Are you good at finding faults in your infrastructure, or are you good at making sure there are no faults. As Jason Cohen relates, Quality Assurance is not Quality Control.

Like many other topics, this is written to programmers, but is a good lesson for sysadmins as well.

  • Jason Cohen

    Thanks for the mention Matt!

    It’s a good point that it applies to sysadmining as well as programming. Some commentors also pointed out how the role of QC is different in manufacturing.

    What kinds of tools would you use in QC sysadmining? Do monitoring consoles count? That is, they identify failures (or at least unexpected cases?) but often don’t identify the source of the failure?

  • Matt


    Thanks for the return visit!

    Sysadmins as a general rule tend to rely heavily on monitoring. We use alerting tools to notify us on the state of various services and network performance, and we do trend graphing to monitor performance habits of things across the infrastructure. At least we should :-)
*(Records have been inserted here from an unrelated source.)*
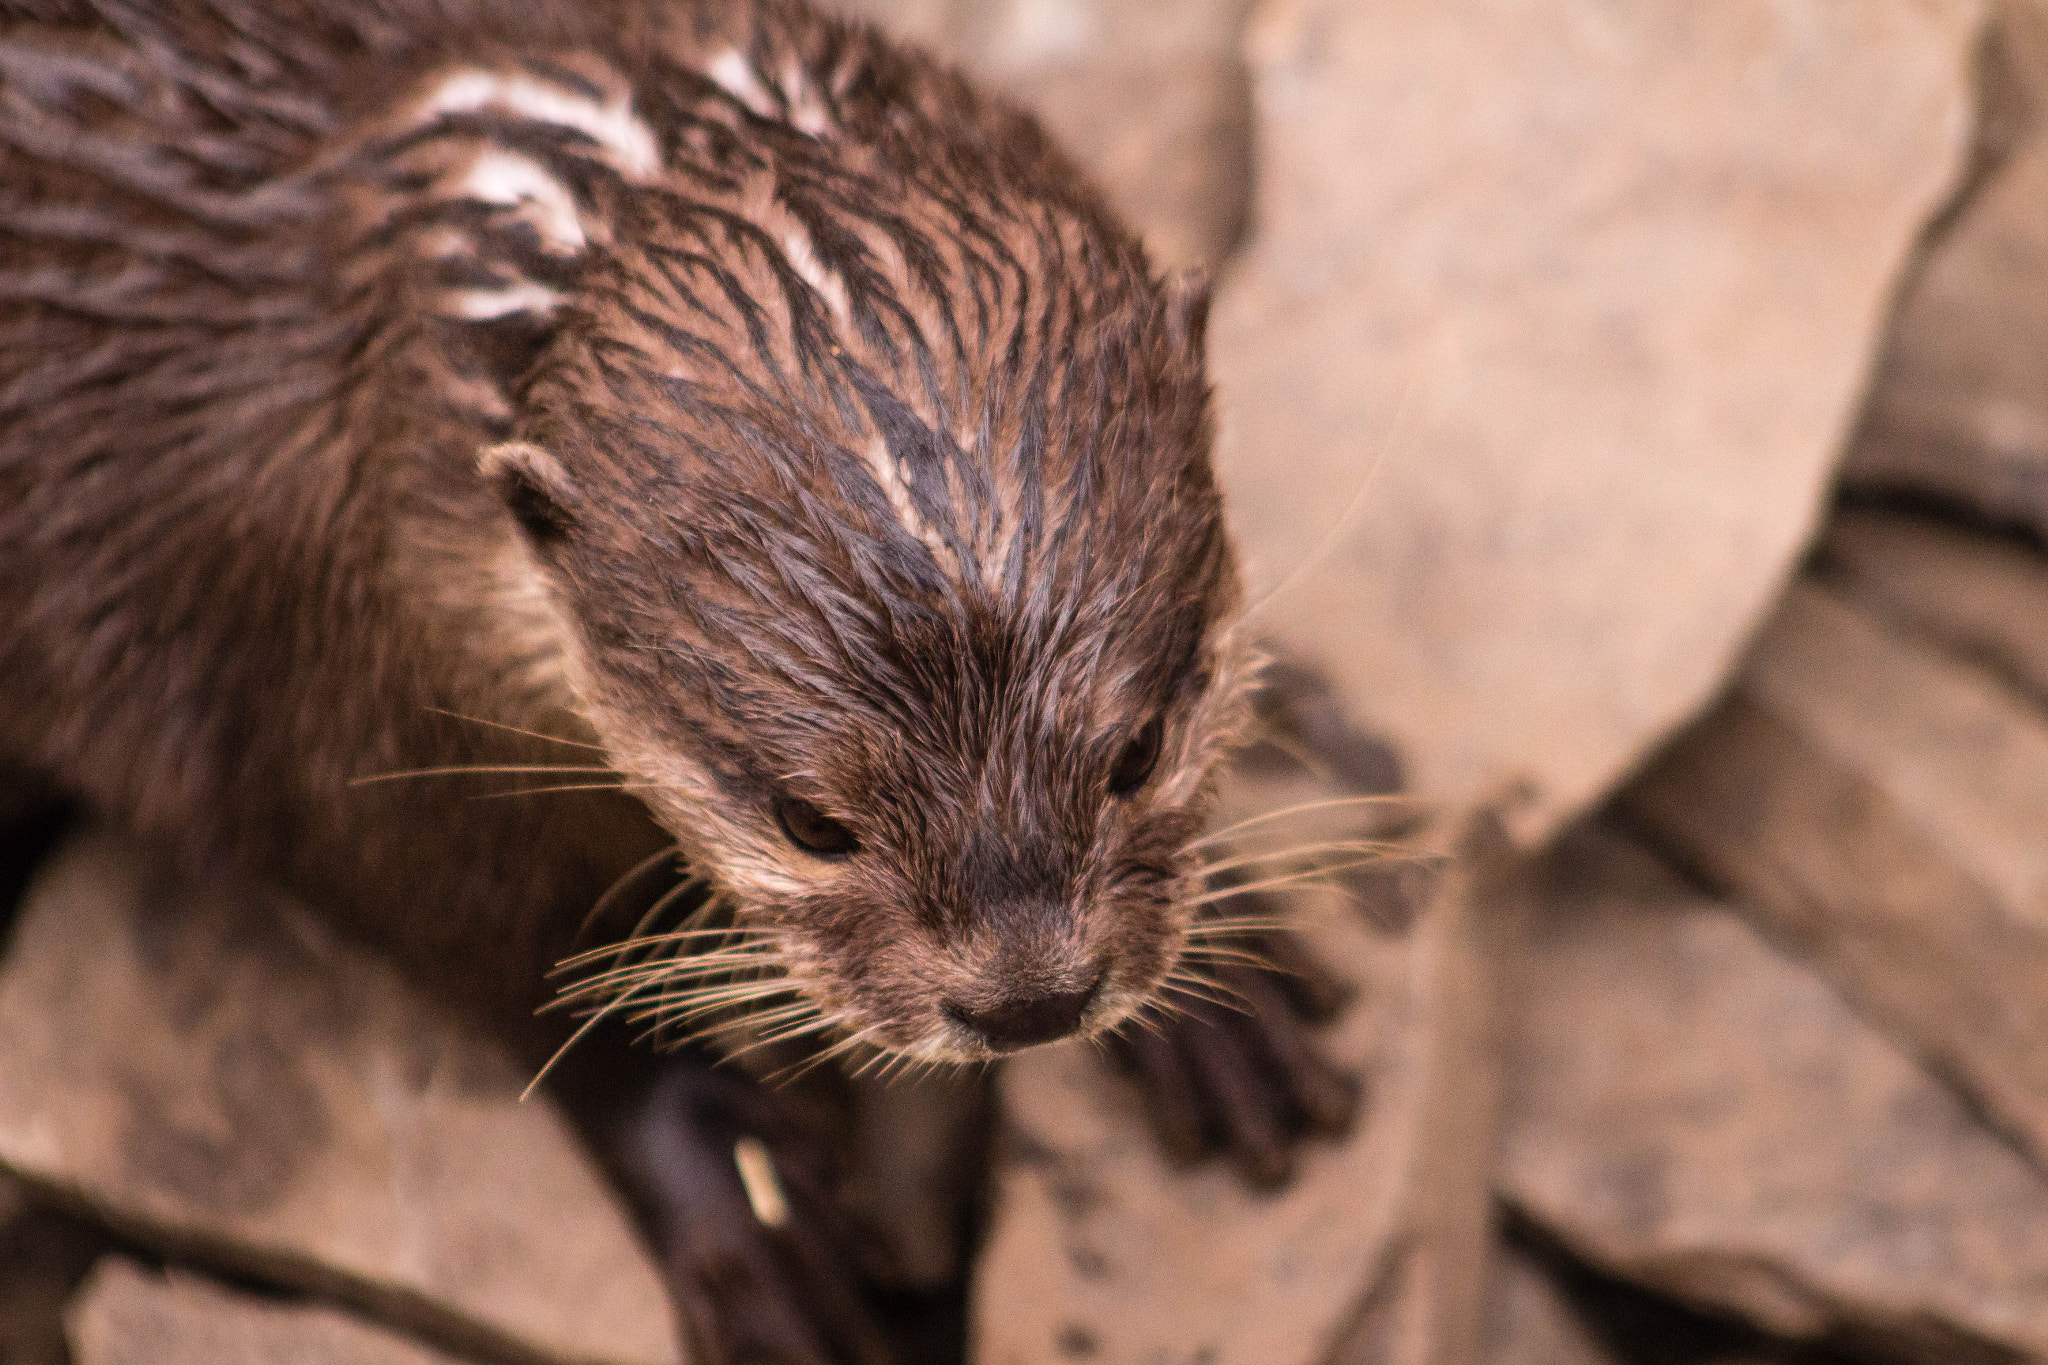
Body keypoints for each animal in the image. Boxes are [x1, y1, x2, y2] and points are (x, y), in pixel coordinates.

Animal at [0, 1, 1359, 1359]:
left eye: (1137, 750)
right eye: (810, 822)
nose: (1030, 1000)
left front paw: (1220, 991)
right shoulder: (302, 693)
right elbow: (503, 951)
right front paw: (735, 1189)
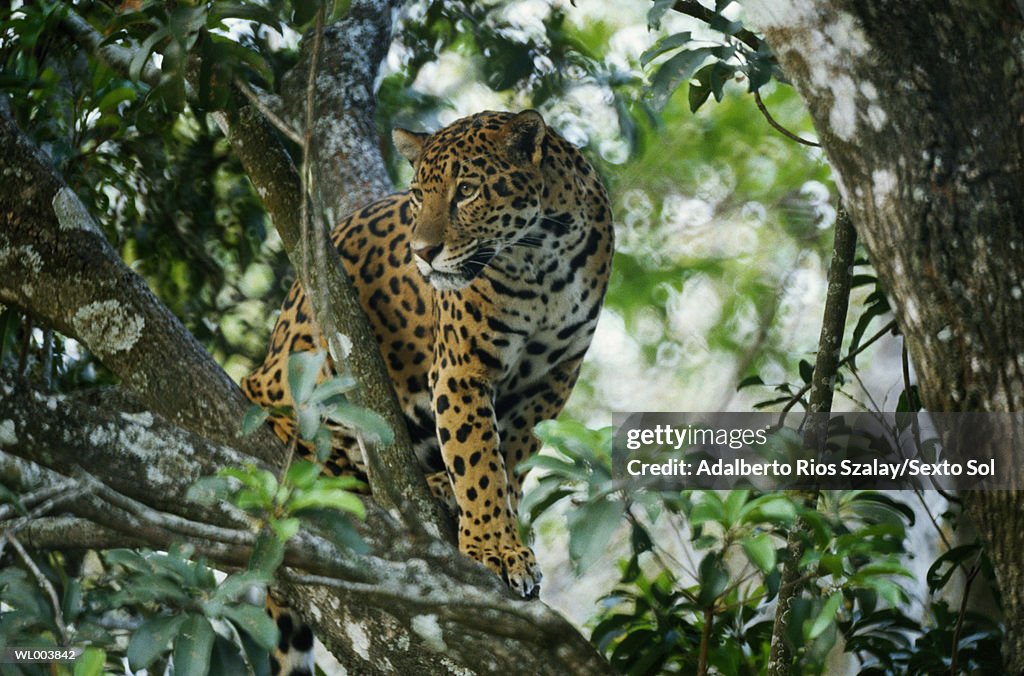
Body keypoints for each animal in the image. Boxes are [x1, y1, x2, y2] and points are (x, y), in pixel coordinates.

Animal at [242, 109, 613, 670]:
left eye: (467, 191)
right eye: (418, 196)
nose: (422, 252)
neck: (542, 259)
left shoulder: (555, 375)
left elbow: (512, 457)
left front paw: (507, 529)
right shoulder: (462, 368)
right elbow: (478, 462)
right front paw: (493, 548)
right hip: (307, 359)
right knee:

    To reduce the instances of configuration issues, it’s generally accepted that managed changes which are planned beforehand and executed via scripts. That reduces the number of fat-finger errors.

    Overall, I really like examining the ways that software developers engineer their solutions. I’ve found that the solutions they’ve come up with often match very closely situations that we sysadmins experience.

    Thanks again for the return visit. Please come back when you get a chance. Take care!

  • Jason Cohen

    Yeah software development needs all the help it can get in process improvement. Some things you mentioned are frequently employed (e.g. scripts), but others are not (e.g. monitoring).

    I’m subscribed to your feed and Digg’ing your stuff, so I’ll be back. :-)

  • Matt


    Thanks very much, I really appreciate your support!

    Do you think that monitoring is something that would help developers? What sort of warning or failure conditions would be helpful to know of when they happen? I’m 100% sure that a Nagios check could be written to alert in that event.